Thursday, February 21, 2008

 

Partisan Times Slimes McCain

While indignant centrist to conservative critics taking on the NY Times for an obvious aged-and-saved hit piece on John McCain, Andy McCarthy offers counterpoint, writing at the The Corner.

No, he hasn’t echoed leftward critics, reliably chomping on the bait and spinning all manner of slurs and innuendo. Rather, McCarthy asserts that the primary reason McCain expressed disappointment in the Times, was that McCain has for years grown accustomed to more favored treatment as quo for quid:

Senator McCain appears to have been smeared by the Times. I'm sorry that happened, but if indignation is the order of the day, count me out. You see, I also feel sorry — really sorry — for the intelligence officers who've been maligned as torturers, for those who want the immigration laws enforced and are libeled as racists, for those who doubt the wisdom of campaign finance reform and are glibly scandalized as promoters of public corruption, and so on. Each of these Gray Lady smears has a common thread: John McCain has been only too happy to help, and to bask in the resulting glow: the Times' very own favorite Republican.

The Senator's reaction says it all: he's "disappointed in the New York Times." Of course, we can only be disappointed by those from whom we expect better. McCain expects better from the Times because he's accustomed to getting it, and he's accustomed to getting it because he's been very good about holding up his end of the bargain — especially when it comes to demagoguing the Right. The Times is a politicized rag and no one should take satisfaction in seeing McCain subjected to its journalistic version of waterboarding. I only wish I were convinced the Senator would learn the right lesson from this experience.
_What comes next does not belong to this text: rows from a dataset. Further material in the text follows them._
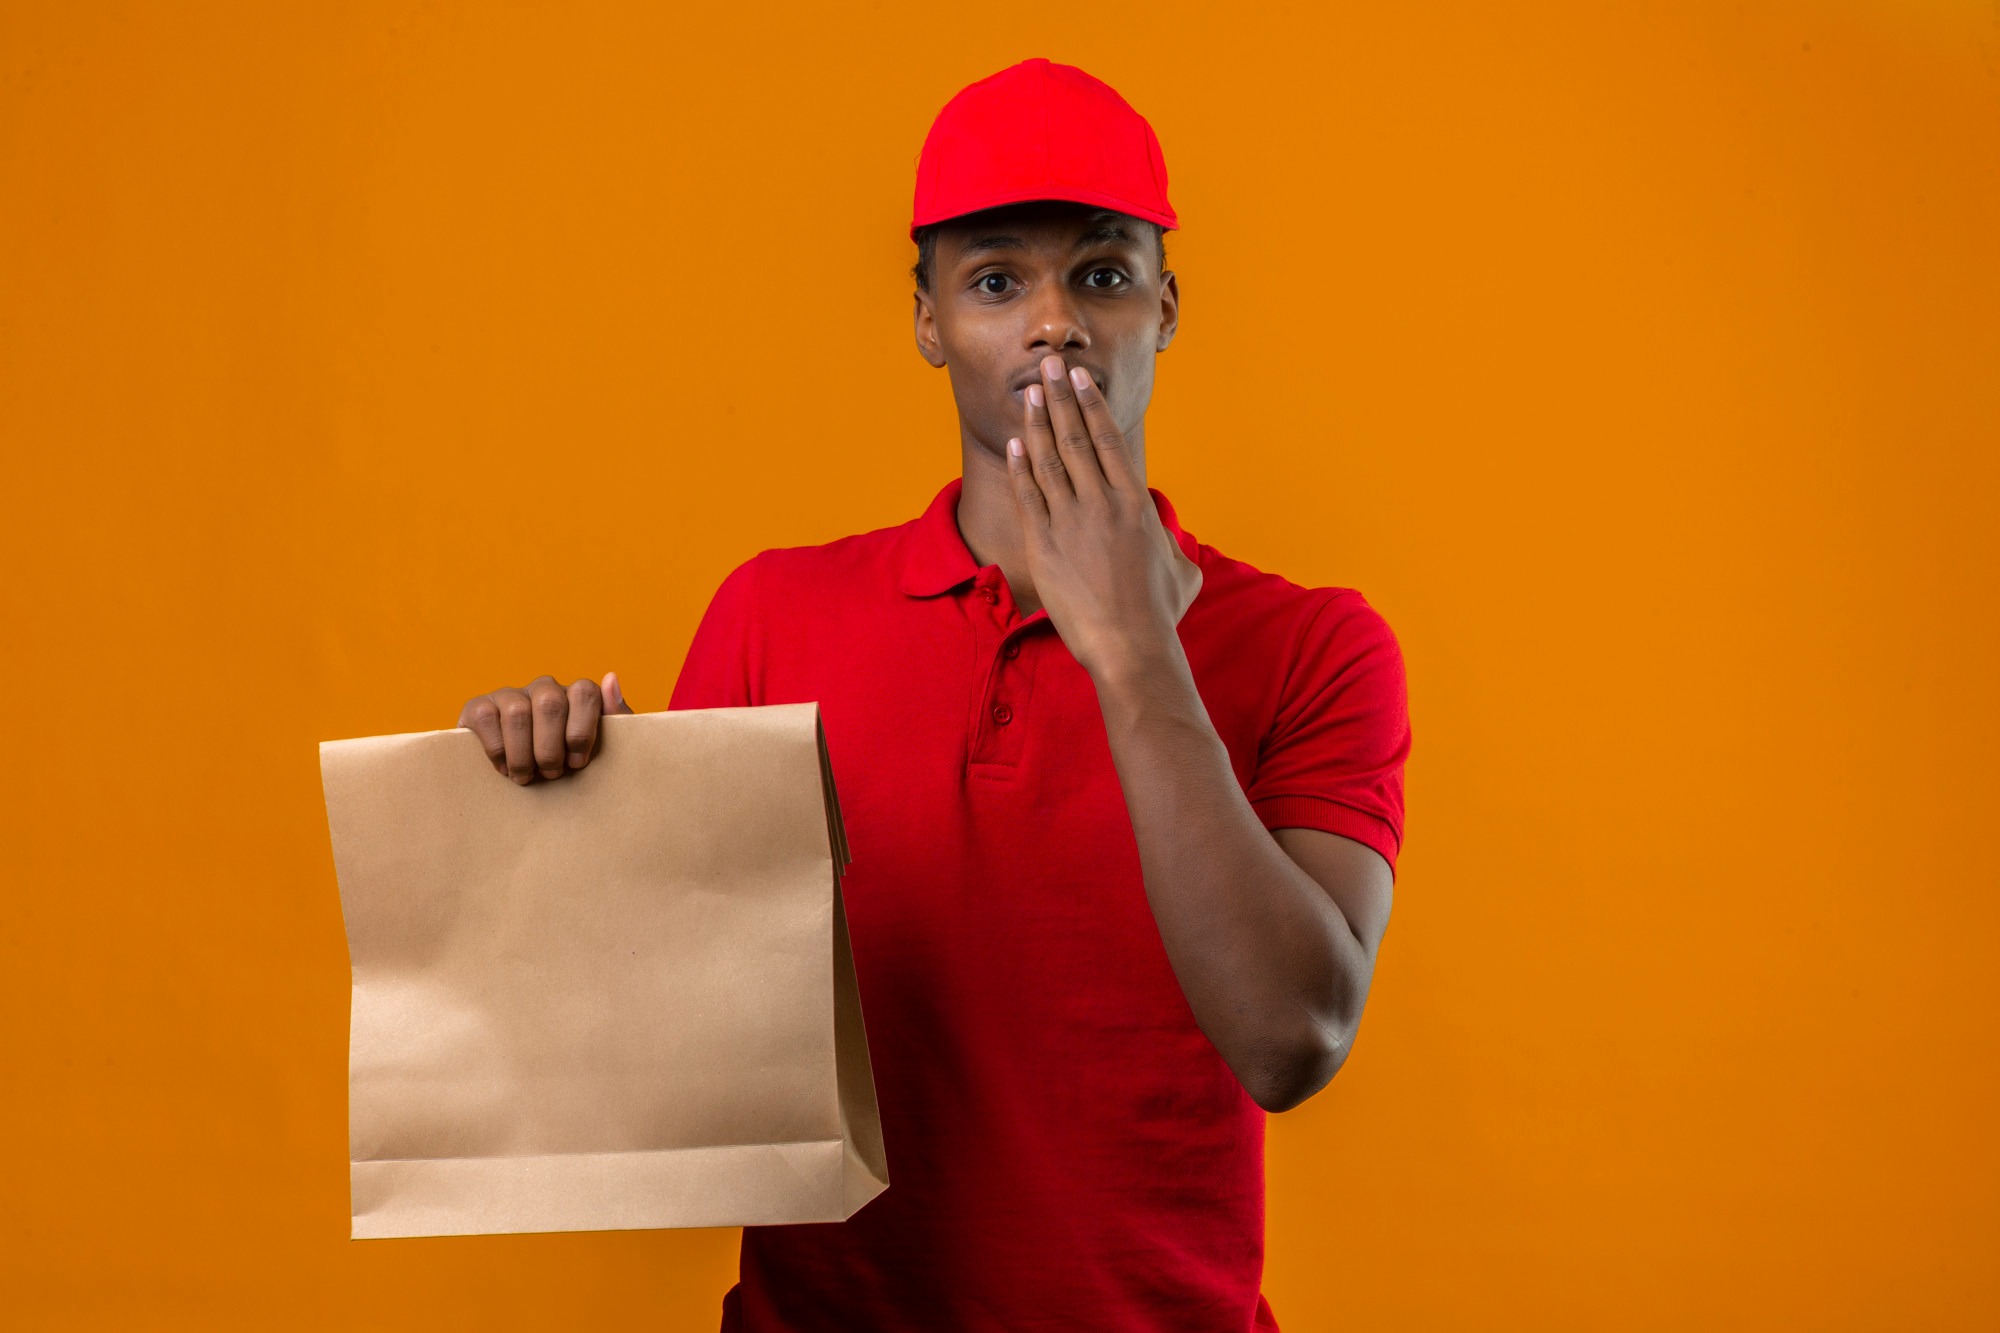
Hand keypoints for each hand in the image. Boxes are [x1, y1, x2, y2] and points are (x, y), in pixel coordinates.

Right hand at [455, 672, 633, 783]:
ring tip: (526, 777)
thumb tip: (610, 678)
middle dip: (551, 748)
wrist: (527, 790)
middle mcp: (544, 688)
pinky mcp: (478, 706)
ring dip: (523, 754)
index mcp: (575, 694)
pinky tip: (504, 768)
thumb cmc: (569, 767)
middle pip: (550, 704)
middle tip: (551, 774)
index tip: (577, 763)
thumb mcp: (600, 750)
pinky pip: (486, 717)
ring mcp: (510, 694)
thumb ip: (614, 718)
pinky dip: (497, 749)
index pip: (585, 691)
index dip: (582, 731)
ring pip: (518, 712)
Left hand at [1007, 354, 1201, 680]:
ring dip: (1036, 423)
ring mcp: (1070, 522)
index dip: (1091, 405)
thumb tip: (1167, 535)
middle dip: (1058, 398)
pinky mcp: (1045, 545)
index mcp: (1134, 503)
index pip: (1108, 440)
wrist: (1130, 647)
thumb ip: (1169, 542)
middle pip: (1075, 437)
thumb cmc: (1158, 614)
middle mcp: (1101, 504)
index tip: (1079, 379)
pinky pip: (1028, 496)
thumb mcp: (1179, 569)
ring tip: (1027, 393)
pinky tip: (1014, 444)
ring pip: (1049, 460)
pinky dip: (1020, 467)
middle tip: (1047, 365)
I'm not.

If the political Left in America possesses a tragic flaw particularly graver than others, it is this proclivity for shunning genuine debate in favor of rhetorical assault.
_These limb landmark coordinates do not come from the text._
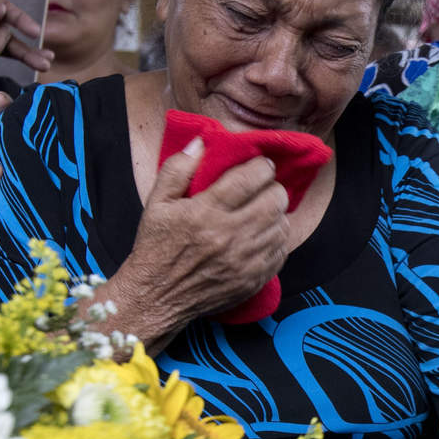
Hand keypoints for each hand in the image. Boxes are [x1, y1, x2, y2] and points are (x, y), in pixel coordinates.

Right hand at [102, 137, 291, 348]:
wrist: (157, 296)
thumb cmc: (156, 246)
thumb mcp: (157, 202)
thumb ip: (178, 168)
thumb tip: (202, 141)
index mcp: (205, 213)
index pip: (249, 179)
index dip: (261, 166)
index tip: (260, 165)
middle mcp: (229, 236)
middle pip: (274, 200)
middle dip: (273, 187)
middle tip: (264, 187)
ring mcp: (245, 261)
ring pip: (281, 225)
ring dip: (277, 213)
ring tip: (263, 210)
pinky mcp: (253, 279)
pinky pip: (281, 251)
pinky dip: (277, 238)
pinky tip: (263, 234)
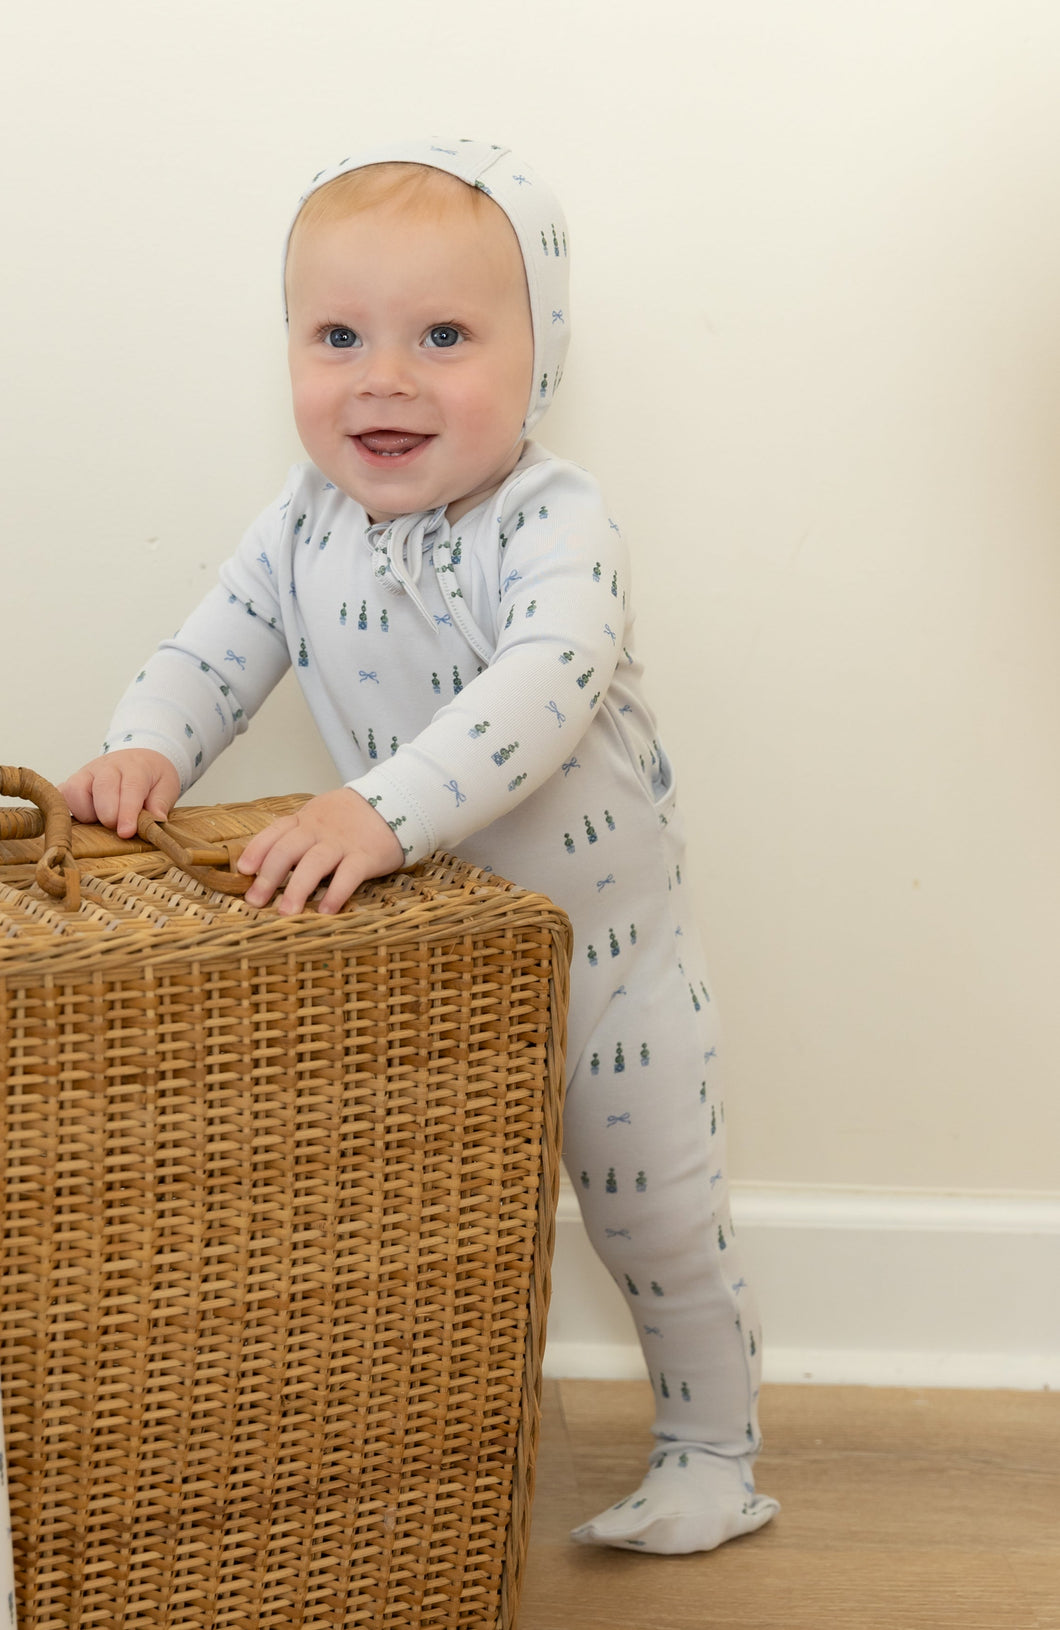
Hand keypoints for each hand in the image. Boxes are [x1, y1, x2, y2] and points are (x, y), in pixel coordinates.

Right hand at [59, 750, 180, 838]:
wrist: (140, 758)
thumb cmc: (152, 777)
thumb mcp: (167, 786)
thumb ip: (161, 803)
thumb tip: (156, 820)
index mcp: (135, 767)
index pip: (130, 788)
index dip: (127, 812)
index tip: (126, 832)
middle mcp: (107, 766)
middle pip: (102, 788)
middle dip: (108, 814)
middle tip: (118, 830)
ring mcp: (86, 772)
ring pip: (75, 790)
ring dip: (86, 813)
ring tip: (101, 822)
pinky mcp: (72, 781)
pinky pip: (61, 794)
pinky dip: (67, 809)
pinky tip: (83, 820)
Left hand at [237, 787, 403, 914]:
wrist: (397, 804)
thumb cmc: (353, 817)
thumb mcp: (321, 816)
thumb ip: (299, 833)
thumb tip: (270, 863)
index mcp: (306, 819)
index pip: (275, 832)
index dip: (257, 851)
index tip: (243, 871)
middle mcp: (319, 830)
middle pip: (288, 850)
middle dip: (269, 877)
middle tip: (256, 901)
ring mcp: (343, 842)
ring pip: (314, 863)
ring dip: (297, 888)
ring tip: (286, 913)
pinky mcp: (366, 855)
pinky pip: (348, 875)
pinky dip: (336, 893)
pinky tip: (325, 911)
Yet somehow, for the ever-aggrieved progressives, reasoned, logical criticism of statements and positions gets labeled political attack, from evil origins, take your pick: racism, misogyny, corruption, militarists, faux-patriotic rogues, and so on.

J. Peter Freire, writing at American Spectator, explains the media bias back story for the Times piece:

Make no mistake: The Times story is thinly sourced, and heavy on already-reported information. Admittedly the former is necessary to investigative political reporting, and drives campaign teams up the wall (which makes it worth it). But the timing is key. According to Jonathan Martin and Jim Geraghty, this article had been leaked to Drudge in December, when it was to be published among other articles in a series ("The Long Run") about the candidates running in the primaries. At that time, the Times had already published a rather favorable piece about McCain as a father. The editors, apparently, decided to hold this story rather than run it earlier, with the bulk of the series, which places them (and not the reporters) squarely in the center of yet another bias controversy. Those flames were fanned by Matt Drudge's headline: "NOW THAT HE'S SECURED NOMINATION: NYT DOWNLOADS ON MCCAIN."
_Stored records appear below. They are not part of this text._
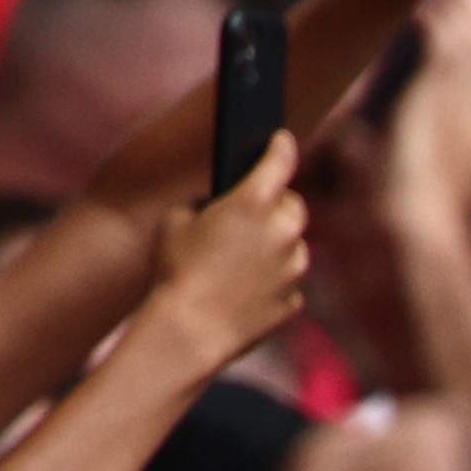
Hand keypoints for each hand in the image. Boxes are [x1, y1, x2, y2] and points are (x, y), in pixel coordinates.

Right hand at [147, 131, 312, 362]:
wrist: (189, 331)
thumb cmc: (176, 270)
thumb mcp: (176, 222)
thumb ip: (205, 209)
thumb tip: (216, 212)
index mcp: (253, 201)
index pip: (280, 159)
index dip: (280, 145)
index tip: (280, 139)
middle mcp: (283, 231)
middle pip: (292, 205)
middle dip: (275, 205)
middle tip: (251, 211)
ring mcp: (293, 268)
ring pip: (293, 245)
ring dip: (274, 245)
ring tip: (239, 258)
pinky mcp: (294, 301)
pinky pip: (286, 281)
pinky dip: (271, 280)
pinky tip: (242, 289)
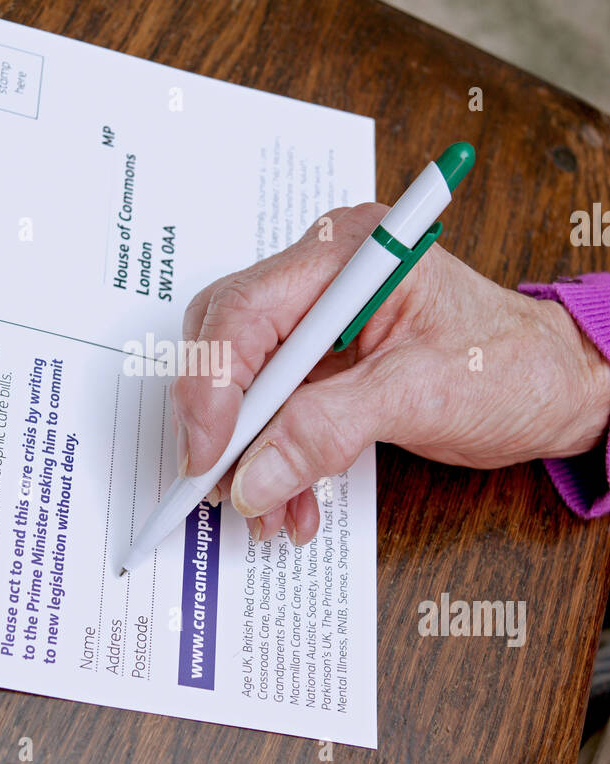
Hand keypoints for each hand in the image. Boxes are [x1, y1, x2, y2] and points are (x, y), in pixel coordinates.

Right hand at [170, 203, 609, 544]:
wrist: (555, 388)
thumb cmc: (511, 366)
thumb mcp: (419, 396)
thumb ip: (327, 430)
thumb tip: (255, 475)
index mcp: (348, 255)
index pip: (245, 310)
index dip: (213, 385)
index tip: (207, 454)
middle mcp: (323, 276)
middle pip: (227, 340)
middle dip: (220, 421)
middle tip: (220, 483)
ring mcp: (319, 319)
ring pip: (243, 384)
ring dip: (246, 453)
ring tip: (267, 508)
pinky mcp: (323, 361)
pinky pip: (272, 410)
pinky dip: (273, 459)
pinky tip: (291, 498)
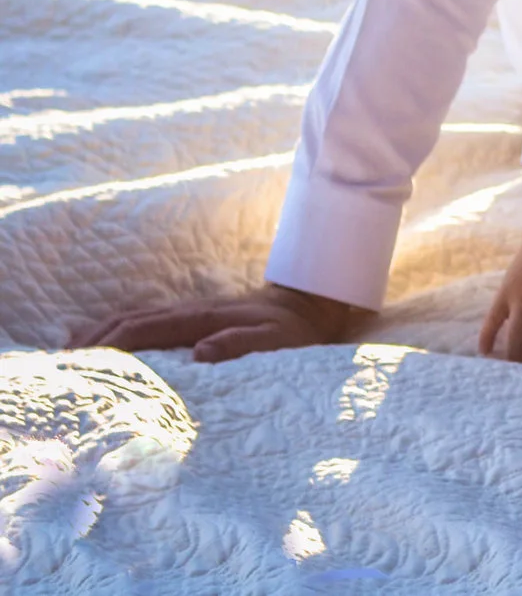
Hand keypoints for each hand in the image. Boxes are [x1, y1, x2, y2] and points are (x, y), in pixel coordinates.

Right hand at [69, 282, 362, 361]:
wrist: (310, 305)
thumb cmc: (293, 331)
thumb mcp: (277, 342)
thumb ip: (241, 345)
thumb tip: (200, 352)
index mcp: (201, 319)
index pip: (144, 329)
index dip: (111, 344)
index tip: (81, 363)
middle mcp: (189, 312)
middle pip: (129, 322)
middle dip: (94, 340)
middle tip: (62, 364)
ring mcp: (189, 313)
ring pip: (134, 319)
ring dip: (101, 334)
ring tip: (69, 352)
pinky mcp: (192, 319)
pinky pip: (146, 321)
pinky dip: (118, 329)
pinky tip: (102, 338)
That would be the favored DNC political attack stratagem: build up and cozy with the candidate you least fear (and perhaps in the case of McCain, feel is easier to manipulate) before the opposition candidate emerges; then, when nomination looks secure, unload with the real ammunition.

In this case, how does the editorial behavior of the NY Times deviate in any way from that wished by media consultants for the Democrats? The NYT might as well be a DNC press release. (Though I’m surely not surprised.)

(Spectator piece via Instapundit, lots more coverage at Memeorandum.)